Selanjutnya dikatakan bahwa pemerintah menargetkan setidaknya sampai tahun 2024, Indonesia dapat menguasai 2% sampai 2,5% share market teh hijau di Maroko. Selain itu, ekspor teh hijau Indonesia diharapkan dapat memenuhi pasar produk teh ke beberapa negara di Kawasan Afrika Utara & Negara-negara di Kawasan Sahara seperti Mauritania, Mali, Chad, Niger, Burkina Faso, Senegal, Pantai Gading dengan Maroko sebagai pintu gerbangnya.

Peningkatan ekspor tersebut, lanjutnya, sesuai dengan arahan Menteri Pertanian, bahwa Program Kementerian Pertanian melalui Gerakan Ekspor 3 kali Lipat (Gratieks) hingga 2024 untuk 14 komoditas, salah satunya teh akan difokuskan dalam peningkatan ekspor, produksi, daya saing dan nilai tambah melalui kegiatan Pengembangan Logistik Benih, Modernisasi Perkebunan, Pembiayaan melalui KUR, Peningkatan Kapasitas SDM dan Optimasi Jejaring Stakeholder.

Pasokan Teh Berkurang
Berkurangnya pasokan teh ke Maroko diungkapkan Ketua Asosiasi Pengusaha Kopi dan Teh Maroko (Pen Agri), Mohammed Astaib. Menurutnya, pandemi Covid 19 membuat pasokan teh dari Tiongkok terhambat. Stok teh yang tersedia diperkirakan hanya cukup untuk 6 bulan ke depan.

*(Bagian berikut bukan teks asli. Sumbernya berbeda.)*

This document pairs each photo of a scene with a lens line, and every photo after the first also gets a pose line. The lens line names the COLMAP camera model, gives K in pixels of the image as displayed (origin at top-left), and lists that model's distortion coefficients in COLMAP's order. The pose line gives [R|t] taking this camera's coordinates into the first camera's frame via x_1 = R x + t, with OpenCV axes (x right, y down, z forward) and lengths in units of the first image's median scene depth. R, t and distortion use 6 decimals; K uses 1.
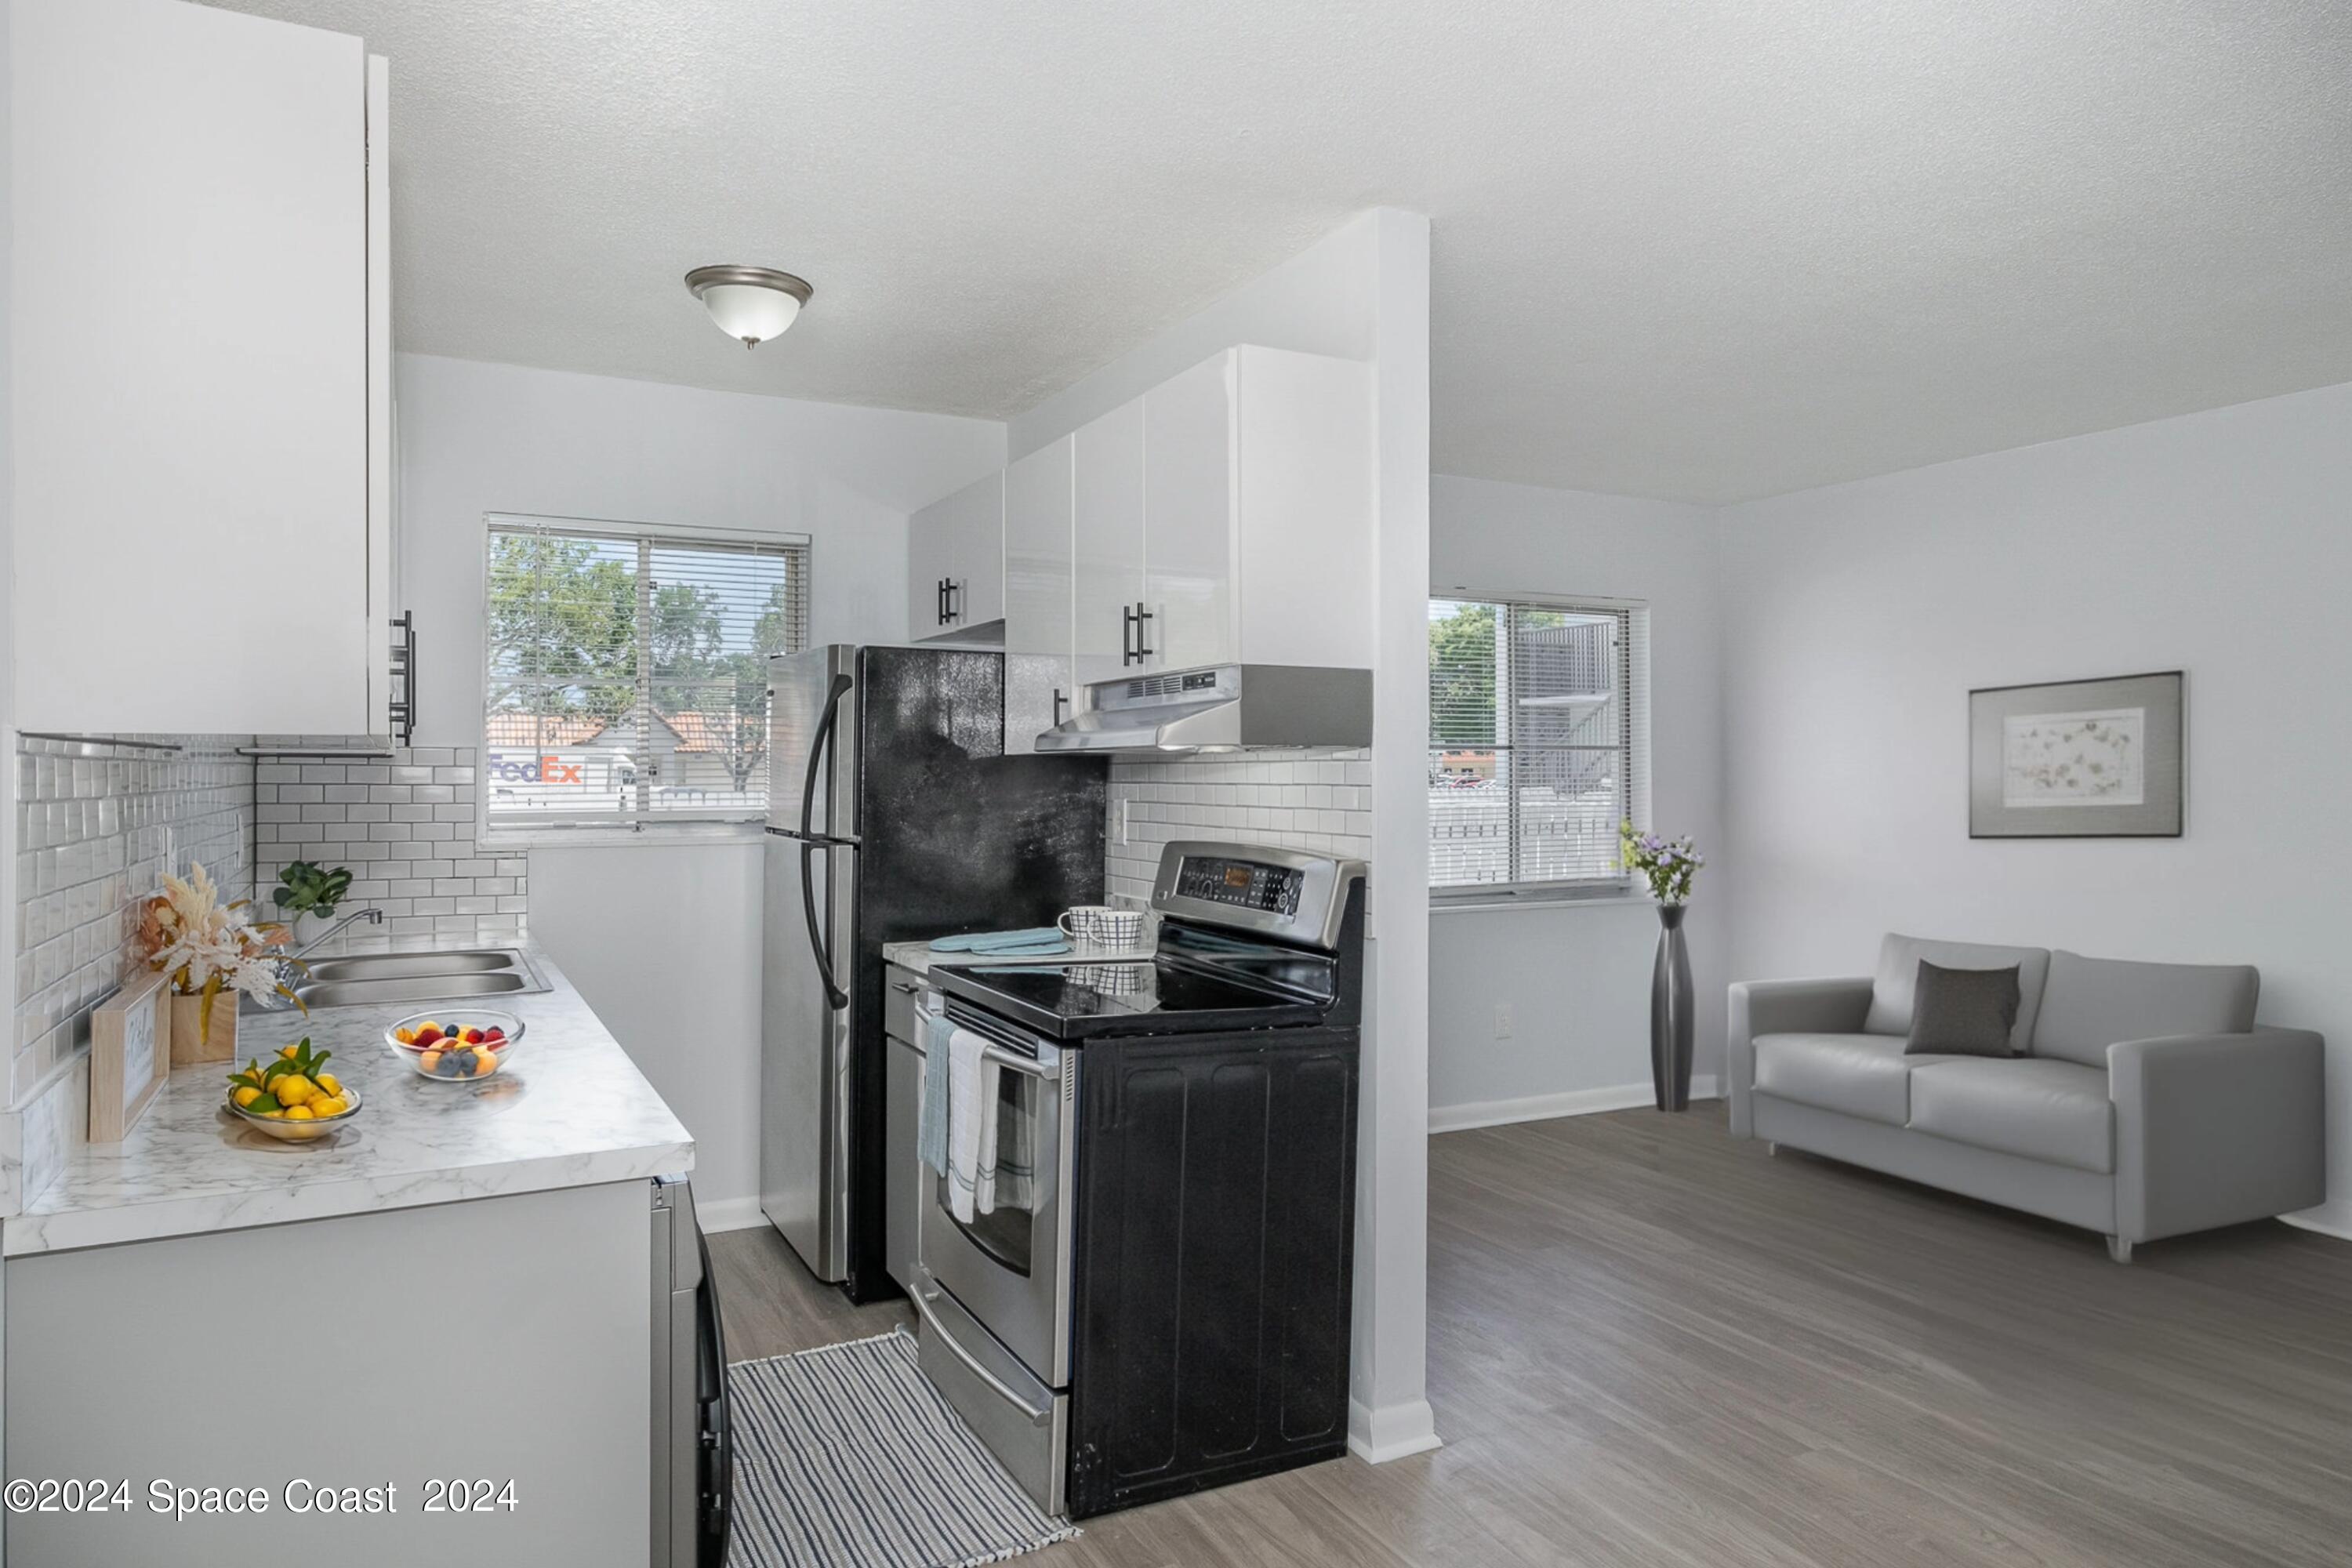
lens RADIAL K [[1488.1, 0, 1172.8], [0, 1488.1, 767.7], [0, 0, 1]] dist [0.002639, 0.006010]
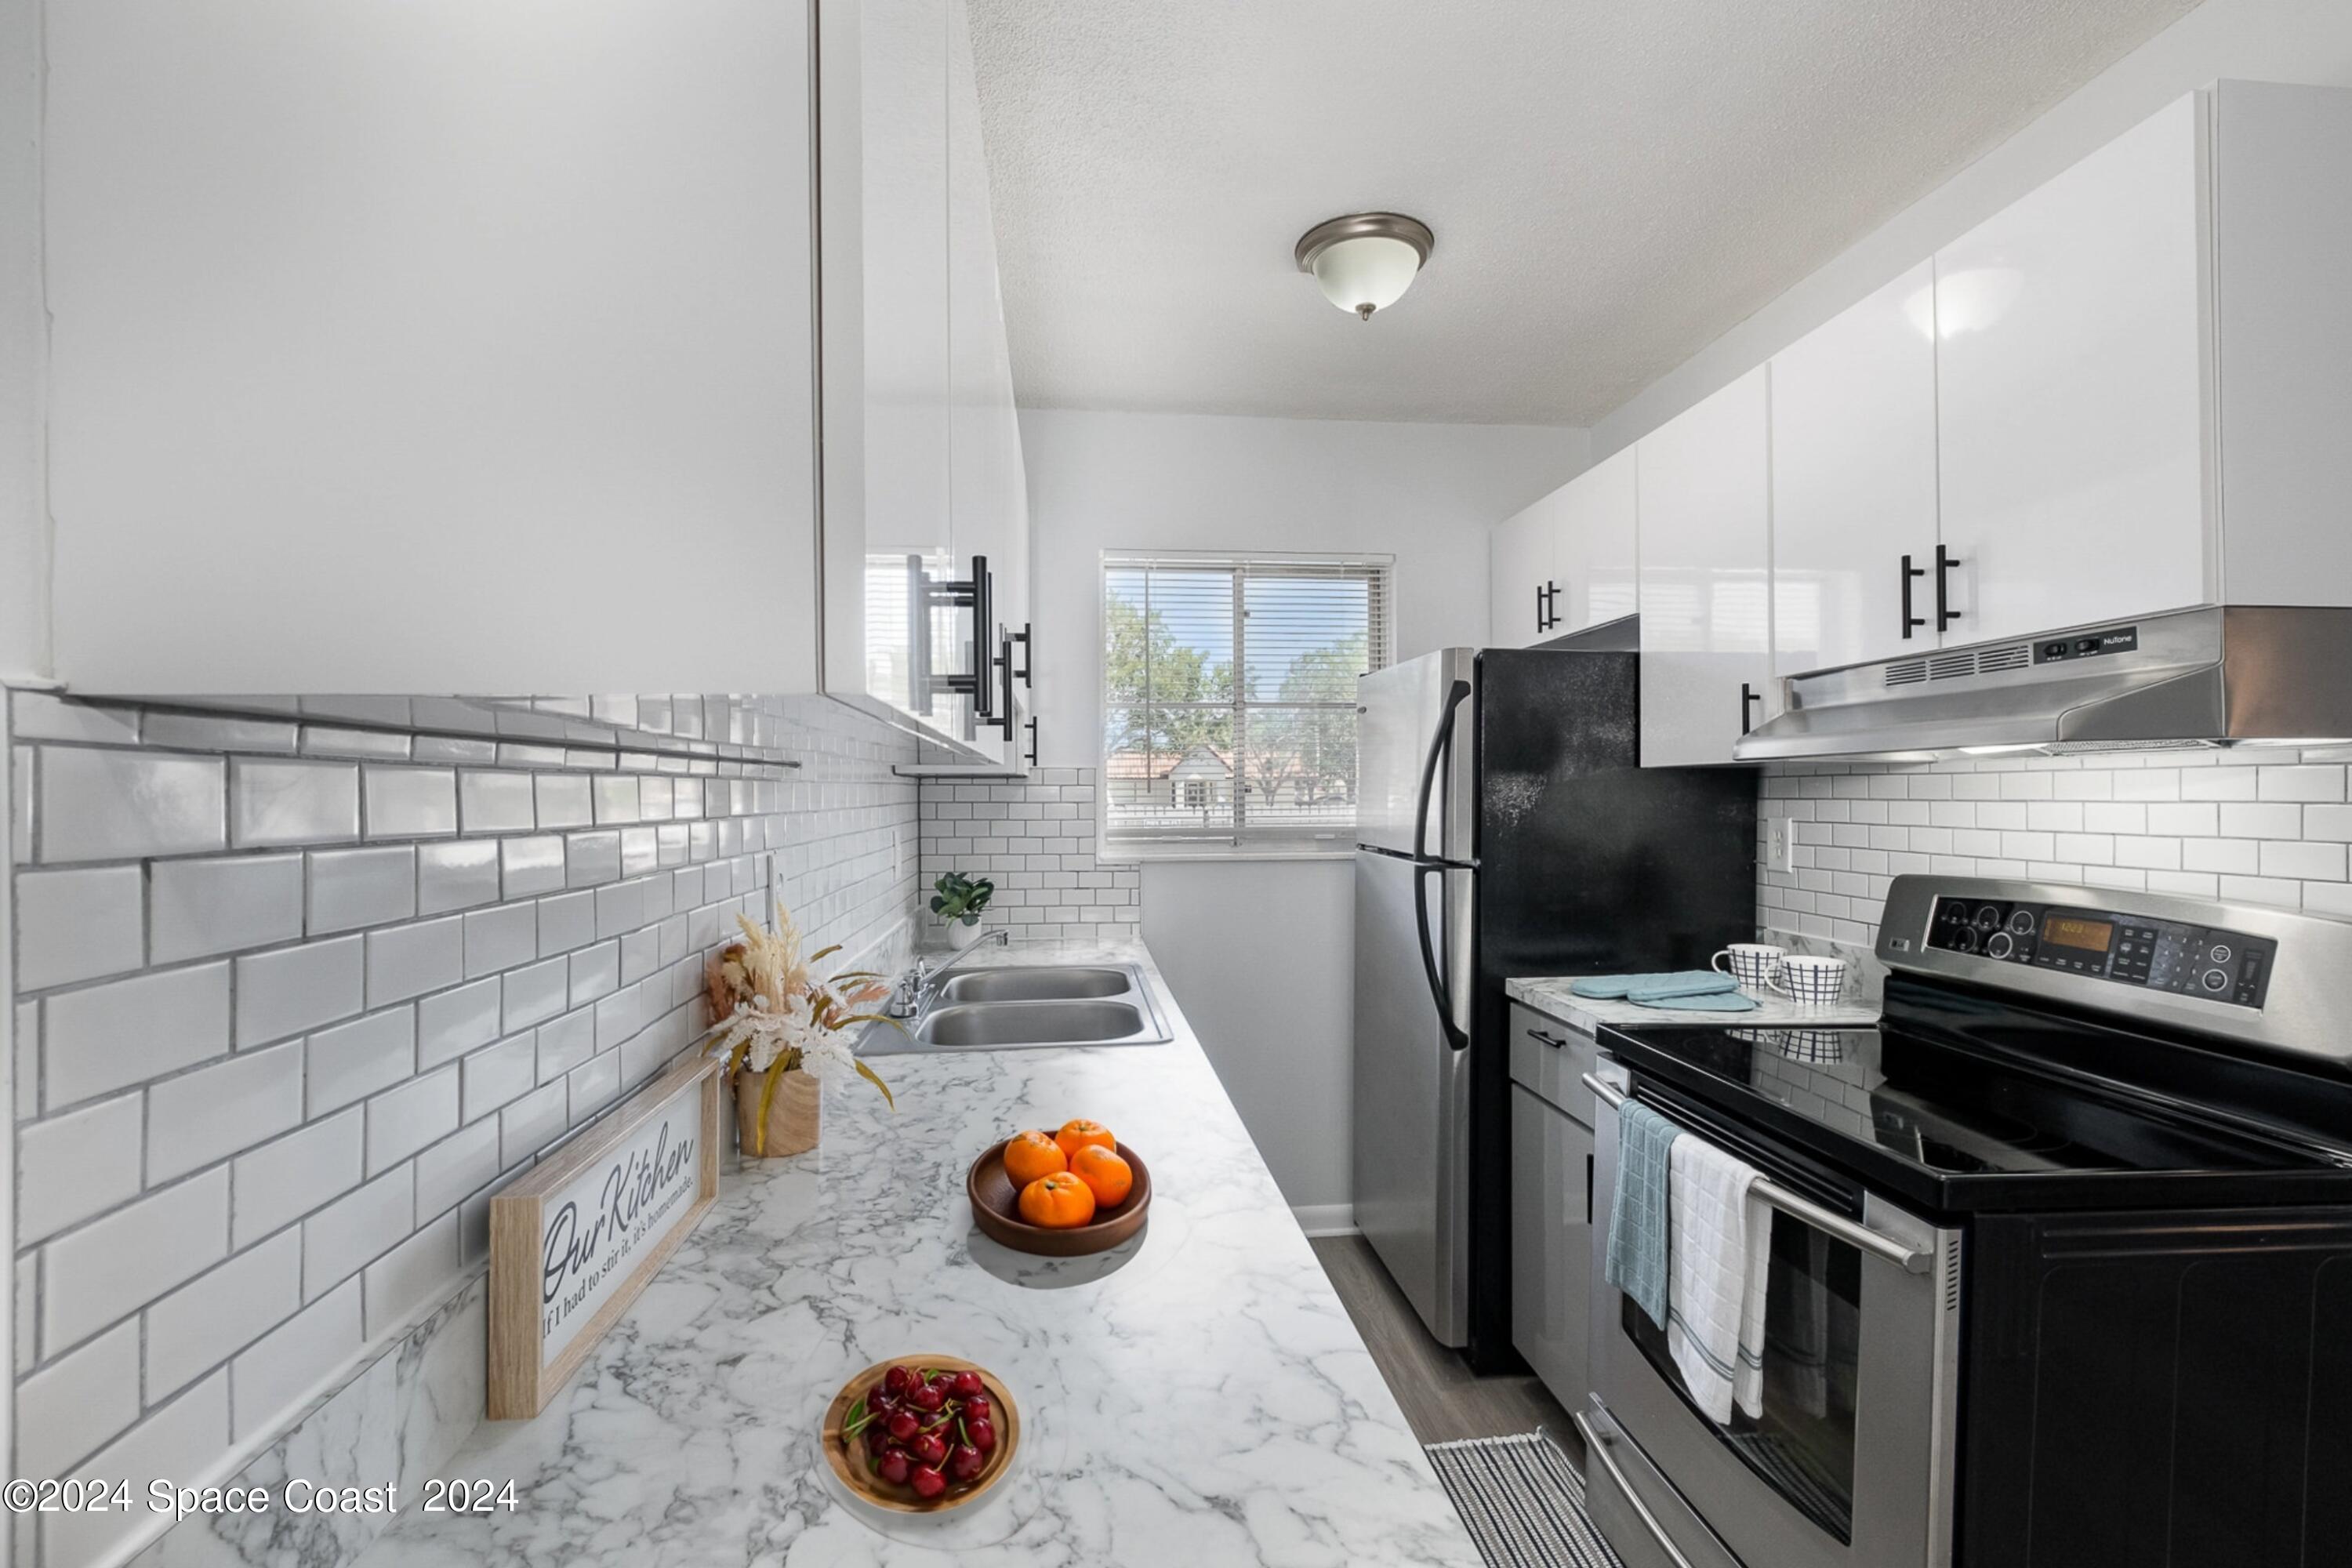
lens RADIAL K [[1093.9, 0, 1176.0], [0, 1093.9, 784.0], [0, 0, 1]] dist [0.001402, 0.000360]
pose [[0.932445, -0.007704, -0.361230, -0.146466], [0.006725, 0.999970, -0.003967, 0.001723], [0.361250, 0.001270, 0.932468, 0.324143]]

Berdasarkan data yang KBRI di Rabat, jika dibandingkan data impor year on year kuartal 1 (Januari-Maret) 2019 dengan kuartal 1 (Januari-Maret) 2020, dari segi volume impor teh Maroko mengalami penurunan yang cukup signifikan dimana Volume impor kuartal 1 2020 sebesar 13 ribu ton atau mengalami penurunan 45% jika dibandingan dengan volume impor kuartal 1, 2019 yaitu sebesar 24 ribu ton.

Kebutuhan teh Maroko setiap tahunnya menurut Kuasa Usaha Ad-Interm KBRI Rabat, Hanung Nugraha mencapai sekitar 60 ribu ton. Dipenuhi melalui impor dari China sekitar 97% dan Sri Langka 1,6%. Sedangkan konsumsi teh Maroko 98%-nya dari jenis teh hijau ( Gun Powder, Saw Mee dan Chunmee ) dalam bentuk bulk .

Maroko memang dikenal memiliki budaya konsumsi teh yang cukup tinggi. Rata-rata konsumsi tehnya mencapai 1,2 kg/kapita/tahun, hampir 4 kali lipat konsumsi rata-rata Indonesia. Dengan konsumsi per kapita yang cukup tinggi tersebut menjadikan Maroko sebagai negara pengkonsumsi teh nomor 6 dunia.